Our state leadership has lost sight as to why the UC is here. It has lost track of the core value and priority of public education. The state has moved to see us as an economic burden as opposed to being the preeminent partner for the success of the state and the people. The fact that we have to work so hard to merely remind them and lobby them to see the enormous benefits of the UC as opposed to other institutions in the state exemplifies how far the state has gone in not only financially divesting from the UC, but ideologically divesting from us as well.

The frustration we share as students regarding this proposed stability plan is completely valid and one we need to continue to work to drive the prioritization of public higher education. It is essential that we help channel these energies towards the main culprits who lead us to what will ultimately be the death of what this university stands for — an affordable education with the same value of its private counterparts while providing for the public good. The system can only work for so long to attempt to uphold its academic mission while placing the weight on students to fund that dream.

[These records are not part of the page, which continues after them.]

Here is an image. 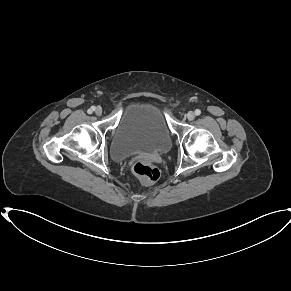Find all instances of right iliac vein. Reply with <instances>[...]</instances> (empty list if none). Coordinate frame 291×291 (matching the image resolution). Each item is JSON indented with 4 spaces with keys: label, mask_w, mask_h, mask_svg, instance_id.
<instances>
[{
    "label": "right iliac vein",
    "mask_w": 291,
    "mask_h": 291,
    "mask_svg": "<svg viewBox=\"0 0 291 291\" xmlns=\"http://www.w3.org/2000/svg\"><path fill=\"white\" fill-rule=\"evenodd\" d=\"M95 114L97 115V116H100L101 114H102V108L101 107H96V109H95Z\"/></svg>",
    "instance_id": "63e3f726"
}]
</instances>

It is only for so much longer that this university will continue to be an institution of higher education serving first generation students. Manifesting itself in a manner that would either make it too difficult for those families to afford the UC, due to consistent tuition hikes, or simply turning those students and families away once it has abandoned its academic mission — a reality all too frightening for us to allow to happen. I am confident that time is no longer on our side and I want to urge us all to work to bring pressure to the state of California and Governor Brown to commit to the university and hold them accountable for the gradual destruction of the UC system.

This work will need to go past just one lobby day, a handful of protests, attention to this issue during a period of a tuition increase and lack of attention during a tuition freeze. We need to be vigilant and actively working, organizing and voting to ensure that the state knows our presence year round. We need to partner with our allies in the UC system to help push for a comprehensive budget that will not only hold the UC financially solvent past one year but consistently.

The only reason the state can chose to ignore us is due to a lack of clear, unified effort among UC students and our partners to put pressure on the state and not students to solve the problem they created. If we fail to hold them accountable, to direct our efforts towards them and make it known that their political posturing is just that — political — this same struggle will constantly repeat itself and hamper other students and our efforts as a body to make the change we need.

Though I do not believe any of us will see a free UC again in the near future, we must still work to get the basic fundamentals back from our estranged state partners. We need a financial re-investment to support the UC from the state. However, more desperately we need the ideological reinvestment from the state in public higher education in order to build our bridge to a consistent partner that keeps in tack what a four-year public education system looks like. Any temporary financial rescue from the state will only hold us over. We need the state to reprioritize their values and make it a given that we are the key to this state’s economic and civic success.